But in Watt’s absence, the Texans played exceptionally well into the standard NFL next-man-up mentality, finishing the season ranked as the NFL’s best defense. A big piece of that charge, however, was the play of outside linebacker Whitney Mercilus, who led the team with 7.5 sacks and had four fumble recoveries last season.
Now, after Watt suffered a tibial plateau fracture to his left leg in Sunday's 42-34 loss to the Kansas City Chiefs, the Texans will have to replace Watt’s production and presence on the field without Mercilus, who left the game with a torn pectoral muscle and will miss the rest of the season.
“Any time you lose any player, obviously a player of J.J.'s stature, it's always tough,” Texans cornerback Johnathan Joseph said. “But you've got to continue to move on because the game [doesn't] stop for anyone.
“You think about it because, obviously, you're human and you feel for the guy and it's obviously a loss and it makes you do different things on defense. But at the end of the day, you've got to continue to play. It's got to be the next-guy-up mentality you've got to always have.”
Last season, the Texans not only relied on Mercilus, but also on the emergence of 2014 No. 1 overall draft pick Jadeveon Clowney. The defensive end was playing healthy for the first time in his NFL career, and had a career-high six sacks and 52 tackles. The defense also had veteran inside linebacker Brian Cushing, who is currently serving a suspension for violating the NFL’s policy on performance-enhancing substances, and top cornerback A.J. Bouye, who signed with the Jacksonville Jaguars during the offseason.

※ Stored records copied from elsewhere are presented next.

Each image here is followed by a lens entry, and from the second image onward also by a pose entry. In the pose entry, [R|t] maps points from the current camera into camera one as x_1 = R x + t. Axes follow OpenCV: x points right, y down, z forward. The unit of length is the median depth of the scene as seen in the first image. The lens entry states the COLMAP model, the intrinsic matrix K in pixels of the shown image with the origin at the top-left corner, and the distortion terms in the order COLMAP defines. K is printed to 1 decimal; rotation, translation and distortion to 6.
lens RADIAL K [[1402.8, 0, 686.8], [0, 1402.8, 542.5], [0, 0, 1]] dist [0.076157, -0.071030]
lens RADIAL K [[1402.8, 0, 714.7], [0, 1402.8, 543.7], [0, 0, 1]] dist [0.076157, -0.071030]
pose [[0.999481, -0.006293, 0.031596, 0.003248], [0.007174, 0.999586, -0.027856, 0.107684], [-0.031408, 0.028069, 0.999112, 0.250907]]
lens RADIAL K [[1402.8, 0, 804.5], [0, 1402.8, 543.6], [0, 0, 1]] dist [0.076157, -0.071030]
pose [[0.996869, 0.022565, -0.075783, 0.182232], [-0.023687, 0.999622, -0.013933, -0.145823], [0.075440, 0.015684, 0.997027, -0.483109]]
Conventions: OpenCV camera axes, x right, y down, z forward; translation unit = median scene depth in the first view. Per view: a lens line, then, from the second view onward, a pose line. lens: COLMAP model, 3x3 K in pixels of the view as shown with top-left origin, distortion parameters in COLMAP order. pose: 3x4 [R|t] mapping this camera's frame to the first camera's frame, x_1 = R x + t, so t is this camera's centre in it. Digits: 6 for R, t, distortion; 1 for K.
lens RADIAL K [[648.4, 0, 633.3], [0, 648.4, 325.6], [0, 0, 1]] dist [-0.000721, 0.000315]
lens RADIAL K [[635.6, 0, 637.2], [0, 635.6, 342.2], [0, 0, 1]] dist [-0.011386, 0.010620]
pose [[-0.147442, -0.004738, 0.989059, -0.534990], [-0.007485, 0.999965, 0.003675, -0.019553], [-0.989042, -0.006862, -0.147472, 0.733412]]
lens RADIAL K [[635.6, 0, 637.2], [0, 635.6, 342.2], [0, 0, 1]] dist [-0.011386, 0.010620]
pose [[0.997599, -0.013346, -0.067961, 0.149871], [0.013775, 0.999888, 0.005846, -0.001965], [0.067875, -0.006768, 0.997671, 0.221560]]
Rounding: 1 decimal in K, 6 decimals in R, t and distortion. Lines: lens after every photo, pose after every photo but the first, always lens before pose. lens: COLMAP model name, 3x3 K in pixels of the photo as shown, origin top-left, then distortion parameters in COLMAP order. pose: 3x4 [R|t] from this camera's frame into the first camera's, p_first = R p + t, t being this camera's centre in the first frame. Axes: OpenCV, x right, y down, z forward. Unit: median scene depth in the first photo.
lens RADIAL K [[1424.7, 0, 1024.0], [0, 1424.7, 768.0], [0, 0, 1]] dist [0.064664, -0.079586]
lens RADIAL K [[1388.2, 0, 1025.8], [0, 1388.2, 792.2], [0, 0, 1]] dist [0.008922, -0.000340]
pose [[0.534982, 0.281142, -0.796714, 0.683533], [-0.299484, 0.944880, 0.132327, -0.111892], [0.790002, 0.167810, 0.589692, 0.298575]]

“You've got to build your team that way, so if you do have an injury like that your play don't really drop off as much,” Joseph said. “I'm not saying we're going to replace J.J.'s level of play, but the next guy's got to step in and pick it up.”
Despite missing most of last season, Watt still ranks first among defensive linemen in the league in tackles (392), sacks (76) and pass breakups (46) since entering the league in 2011, according to ESPN Stats & Information research.
Until last season, Watt was a constant presence in the Texans’ lineup. From 2011-15, Watt was on the field for all but 10.1 percent of the Texans’ defensive snaps. Entering Sunday, he was not on the field for 70.6 percent of their defensive snaps over the past two seasons.
“I feel terrible for the guy,” coach Bill O’Brien said. “But, with that being said, just knowing him and knowing the type of guy that he is, he’s an amazing human being. He’s an amazing human being and he will work extremely hard to be back, to be back to play for this football team. I know that.”
But just as they did last season when Watt went down, the Texans know they can’t feel sorry for themselves after losing the talented pass-rushing duo.
“You’ve still got to step up and play," nose tackle D.J. Reader said. "Somebody’s got to go out there and play. Nobody feels sorry for you. The other 31 teams in the league don’t feel sorry for you.”